Large coordinate measuring machines are used for quality assurance in the automobile and aircraft industry. To monitor and calibrate these machines, a procedure, based on the multilateration principle known from geodesy, has been developed. It meets the increased accuracy requirements and, in particular, does not require reference objects such as, for example, ball plates.

A car body on a large coordinate measuring machine (source: VW)

Small and medium-sized coordinate measuring machines with measurement volumes below 1 m3 can be well monitored and calibrated by the ball plate method which measures calibrated ball plates at different positions in the measurement volume of the coordinate measuring machine. A comparison between measured and calibrated positions of the balls allows to calculate all error parameters.

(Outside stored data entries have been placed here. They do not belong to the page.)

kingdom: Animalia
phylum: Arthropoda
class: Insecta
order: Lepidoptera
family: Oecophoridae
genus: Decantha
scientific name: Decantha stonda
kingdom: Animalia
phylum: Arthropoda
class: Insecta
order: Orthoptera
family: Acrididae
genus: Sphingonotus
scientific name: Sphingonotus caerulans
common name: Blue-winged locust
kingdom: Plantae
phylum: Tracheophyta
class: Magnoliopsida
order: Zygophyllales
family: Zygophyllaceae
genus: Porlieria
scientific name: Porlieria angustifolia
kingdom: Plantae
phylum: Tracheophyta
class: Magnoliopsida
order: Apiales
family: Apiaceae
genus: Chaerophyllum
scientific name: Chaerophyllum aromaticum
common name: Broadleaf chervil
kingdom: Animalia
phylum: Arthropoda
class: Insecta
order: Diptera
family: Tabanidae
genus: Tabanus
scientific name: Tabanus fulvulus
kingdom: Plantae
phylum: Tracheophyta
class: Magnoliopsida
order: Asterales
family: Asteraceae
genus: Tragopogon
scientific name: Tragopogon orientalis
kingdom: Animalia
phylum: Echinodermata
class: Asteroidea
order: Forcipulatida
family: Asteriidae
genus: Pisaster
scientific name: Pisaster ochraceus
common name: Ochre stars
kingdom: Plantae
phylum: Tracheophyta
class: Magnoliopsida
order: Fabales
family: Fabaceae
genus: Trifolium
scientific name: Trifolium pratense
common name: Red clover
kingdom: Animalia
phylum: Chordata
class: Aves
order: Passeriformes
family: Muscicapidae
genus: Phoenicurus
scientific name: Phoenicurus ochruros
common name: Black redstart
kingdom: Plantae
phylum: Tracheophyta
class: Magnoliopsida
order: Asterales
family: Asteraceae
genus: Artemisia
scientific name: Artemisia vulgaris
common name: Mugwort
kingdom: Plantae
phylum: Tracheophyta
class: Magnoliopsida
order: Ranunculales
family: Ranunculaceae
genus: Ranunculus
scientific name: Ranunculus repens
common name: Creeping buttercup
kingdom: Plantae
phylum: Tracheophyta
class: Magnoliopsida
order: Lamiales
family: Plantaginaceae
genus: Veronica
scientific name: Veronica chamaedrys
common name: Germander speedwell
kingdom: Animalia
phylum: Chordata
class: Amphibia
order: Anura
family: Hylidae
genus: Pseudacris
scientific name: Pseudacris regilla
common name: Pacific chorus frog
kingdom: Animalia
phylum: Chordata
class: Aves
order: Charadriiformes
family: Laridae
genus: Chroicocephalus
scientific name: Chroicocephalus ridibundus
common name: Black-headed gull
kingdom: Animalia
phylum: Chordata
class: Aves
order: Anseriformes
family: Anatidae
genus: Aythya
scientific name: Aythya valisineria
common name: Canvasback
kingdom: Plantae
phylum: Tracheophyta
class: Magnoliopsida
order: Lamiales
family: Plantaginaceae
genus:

For larger coordinate measuring machines with axial lengths of two meters and more, the size of the ball plates become too large to handle. The procedure now developed by PTB makes use of the principle of the ball plate method without needing the large plates physically. The test is carried out by creating a “virtual plate” realized on the coordinate measuring machine through a large number of interferometric distance measurements.

In the course of the test, a special optical reflector unit is mounted on the coordinate measuring machine instead of the probe head. It is moved to predefined positions on a plane. An automatically tracking laser interferometer (laser tracker) successively measures the distance to the reflector unit from four different positions (therefore: multilateration procedure). Processing the four groups of length measurements, a special software calculates a two-dimensional reference grid similar to a very large ball plate. The deviations of the coordinate measuring machine can be determined by comparison with the indicated positions. Very high accuracy can be achieved as the evaluation principle only makes use of the interferometric distance signal of the laser tracker. Under good ambient conditions, deviations for coordinate measuring machines with a measurement volume of 5 m x 2 m x 2 m were determined with uncertainties below 10 µm.

The patented procedure was successfully tested in cooperation with a German car manufacturer and further developed for industrial use by a company engaged in measurement technology in Braunschweig.